One thing you’ll want to master is the use of your cooldowns. If you’re playing as a troll, you’ll have access to Berserking on top of Rapid Fire. If you are a troll, you’ll want to use both abilities at the same time for the greatest benefit. They do have different cooldown times, so you’ll likely cast another Berserking in between a Rapid Fire cooldown.
Don’t forget to put Tranquilizing Shot on your action bars! This is an important ability that removes frenzy effects. Hunters are one of the few classes that can remove frenzy, so this gives you an added responsibility in certain raids like Molten Core.
While hunters are traditionally known for fighting with a pet, this isn’t always the case for a marksmanship hunter. Beast mastery hunters have the benefit of having a stronger and tougher pet. Marksmanship hunters often avoid the beast mastery tree entirely, meaning your pet is often going to be pretty weak.

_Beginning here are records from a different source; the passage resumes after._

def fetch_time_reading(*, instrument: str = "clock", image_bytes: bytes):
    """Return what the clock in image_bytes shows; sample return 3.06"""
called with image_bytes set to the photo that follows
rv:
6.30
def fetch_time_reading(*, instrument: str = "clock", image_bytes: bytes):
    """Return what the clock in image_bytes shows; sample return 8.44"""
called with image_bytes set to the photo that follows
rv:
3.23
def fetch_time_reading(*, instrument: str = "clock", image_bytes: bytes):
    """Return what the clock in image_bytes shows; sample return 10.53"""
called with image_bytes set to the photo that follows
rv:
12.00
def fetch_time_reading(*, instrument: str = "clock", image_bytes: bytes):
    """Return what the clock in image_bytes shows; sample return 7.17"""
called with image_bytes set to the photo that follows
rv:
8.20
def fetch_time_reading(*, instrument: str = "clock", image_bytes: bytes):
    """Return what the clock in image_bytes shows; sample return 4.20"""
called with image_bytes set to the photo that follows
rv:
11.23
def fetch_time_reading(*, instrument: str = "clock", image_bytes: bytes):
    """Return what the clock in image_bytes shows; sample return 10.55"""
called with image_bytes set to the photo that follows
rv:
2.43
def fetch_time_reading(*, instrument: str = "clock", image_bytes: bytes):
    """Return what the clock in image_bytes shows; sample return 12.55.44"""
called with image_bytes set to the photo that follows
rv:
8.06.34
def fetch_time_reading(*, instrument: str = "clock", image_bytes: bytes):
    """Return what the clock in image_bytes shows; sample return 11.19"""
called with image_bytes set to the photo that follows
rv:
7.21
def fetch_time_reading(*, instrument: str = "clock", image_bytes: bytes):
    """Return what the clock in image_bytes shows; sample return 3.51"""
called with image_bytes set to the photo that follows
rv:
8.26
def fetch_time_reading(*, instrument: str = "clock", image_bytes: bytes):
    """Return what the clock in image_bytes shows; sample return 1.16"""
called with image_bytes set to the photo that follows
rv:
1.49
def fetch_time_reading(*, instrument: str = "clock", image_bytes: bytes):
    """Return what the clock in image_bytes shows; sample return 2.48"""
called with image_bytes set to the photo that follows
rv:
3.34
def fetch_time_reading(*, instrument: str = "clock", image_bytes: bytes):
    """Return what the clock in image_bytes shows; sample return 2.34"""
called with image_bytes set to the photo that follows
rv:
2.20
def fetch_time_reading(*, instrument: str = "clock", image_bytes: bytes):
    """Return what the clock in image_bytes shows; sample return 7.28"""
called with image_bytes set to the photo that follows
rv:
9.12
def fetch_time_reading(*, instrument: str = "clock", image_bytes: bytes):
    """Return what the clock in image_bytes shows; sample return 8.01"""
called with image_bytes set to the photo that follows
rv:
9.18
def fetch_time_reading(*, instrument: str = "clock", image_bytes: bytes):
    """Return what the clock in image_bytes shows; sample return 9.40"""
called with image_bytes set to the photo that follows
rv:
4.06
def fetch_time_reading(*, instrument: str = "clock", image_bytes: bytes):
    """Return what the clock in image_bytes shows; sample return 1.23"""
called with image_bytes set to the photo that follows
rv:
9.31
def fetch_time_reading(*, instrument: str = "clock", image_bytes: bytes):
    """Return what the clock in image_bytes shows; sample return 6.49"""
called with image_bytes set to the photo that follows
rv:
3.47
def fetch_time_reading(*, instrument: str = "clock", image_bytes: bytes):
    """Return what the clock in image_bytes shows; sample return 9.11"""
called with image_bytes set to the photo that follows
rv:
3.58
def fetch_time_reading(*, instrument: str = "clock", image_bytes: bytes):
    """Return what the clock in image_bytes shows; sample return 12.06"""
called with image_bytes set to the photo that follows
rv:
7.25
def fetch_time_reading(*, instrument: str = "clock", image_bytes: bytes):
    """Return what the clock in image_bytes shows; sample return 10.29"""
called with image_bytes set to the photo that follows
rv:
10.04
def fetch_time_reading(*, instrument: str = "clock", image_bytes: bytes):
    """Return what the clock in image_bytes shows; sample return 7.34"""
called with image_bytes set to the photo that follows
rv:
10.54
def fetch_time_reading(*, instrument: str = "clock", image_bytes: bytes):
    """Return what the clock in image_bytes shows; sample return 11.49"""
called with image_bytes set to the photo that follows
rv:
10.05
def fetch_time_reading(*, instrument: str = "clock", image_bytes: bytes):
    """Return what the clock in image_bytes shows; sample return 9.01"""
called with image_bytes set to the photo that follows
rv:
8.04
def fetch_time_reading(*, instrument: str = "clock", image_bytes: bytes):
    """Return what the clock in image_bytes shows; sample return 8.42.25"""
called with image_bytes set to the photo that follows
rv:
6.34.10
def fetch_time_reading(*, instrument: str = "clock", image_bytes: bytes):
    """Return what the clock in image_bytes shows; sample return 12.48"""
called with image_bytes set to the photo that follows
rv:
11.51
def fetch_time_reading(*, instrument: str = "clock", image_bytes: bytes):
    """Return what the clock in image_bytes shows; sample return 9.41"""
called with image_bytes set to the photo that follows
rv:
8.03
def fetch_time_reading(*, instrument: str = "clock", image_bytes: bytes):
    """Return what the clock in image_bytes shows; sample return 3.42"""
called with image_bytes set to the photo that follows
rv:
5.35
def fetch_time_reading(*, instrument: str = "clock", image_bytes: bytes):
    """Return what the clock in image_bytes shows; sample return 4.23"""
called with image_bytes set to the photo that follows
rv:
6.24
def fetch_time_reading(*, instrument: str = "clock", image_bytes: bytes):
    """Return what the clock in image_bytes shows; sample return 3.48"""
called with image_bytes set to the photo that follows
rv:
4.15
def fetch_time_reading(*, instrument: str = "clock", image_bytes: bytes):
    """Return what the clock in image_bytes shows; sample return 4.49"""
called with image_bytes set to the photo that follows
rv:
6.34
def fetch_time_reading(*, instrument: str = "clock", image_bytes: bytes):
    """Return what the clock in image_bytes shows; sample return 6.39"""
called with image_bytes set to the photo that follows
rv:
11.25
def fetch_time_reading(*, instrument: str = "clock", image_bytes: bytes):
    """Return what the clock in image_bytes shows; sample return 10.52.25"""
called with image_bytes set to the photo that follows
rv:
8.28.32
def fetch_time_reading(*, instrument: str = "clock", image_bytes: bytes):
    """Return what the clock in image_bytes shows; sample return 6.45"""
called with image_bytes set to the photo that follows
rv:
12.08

Especially since you likely won’t have Improved Revive Pet, there will be several fights where it isn’t even worth using your pet at all. Spending mana and time to revive your pet just for it die a few seconds later isn’t worth the loss of DPS. This doesn’t mean you should never use your pet, but you’ll definitely want to know how likely your pet is to survive a fight to see if it is worth using.
Your best choice of pet is definitely a wolf. Wolves have access to the Furious Howl ability, a unique ability that boosts the physical power of both you and your whole party’s next attack. You’ll also need to unlock rank of Furious Howl, only accessible from Bloodaxe Worg in Lower Blackrock Spire.
The rotation for a marksmanship hunter isn’t very difficult because you only use 2 abilities. Hunters do have access to more, but they aren’t relevant in a raid setting. This applies to Serpent Sting, which isn’t strong enough to take up one of the 16 debuff slots, and Arcane Shot, which shares a cooldown with Aimed Shot.
If you can use a pet, then do so for the extra damage. Otherwise, keep Hunter’s Mark applied at all times (if you’re assigned to it). After applying Hunter’s Mark, your next priority is making sure that your auto attack fires off. Once it does, you can immediately start casting Aimed Shot.
Once Aimed Shot finishes casting, you’ll want to make sure another auto attack fires off. After this, you can use your second ability, Multi–Shot. Multi-Shot won’t do much damage unless there are multiple enemies, but it is still worth using on a single target. After this, you’ll want to make sure another auto attack fires off before Aimed Shot is ready to cast again. At this point, the rotation will repeat itself.
To simplify, a marksmanship hunter’s rotation is Hunter’s Mark > Auto Attack > Aimed Shot > Auto Attack > Multi-Shot and repeat! You will notice that the cooldown for Aimed Shot is very long, but you only use one ability during that time. Your priority is always to make sure your auto attacks are firing, as this is your largest source of damage. It is a good idea to pick up an addon that can track the reloading time of your ranged weapon, which can help you to ensure you’re not clipping any auto attacks in favor of firing an Aimed Shot.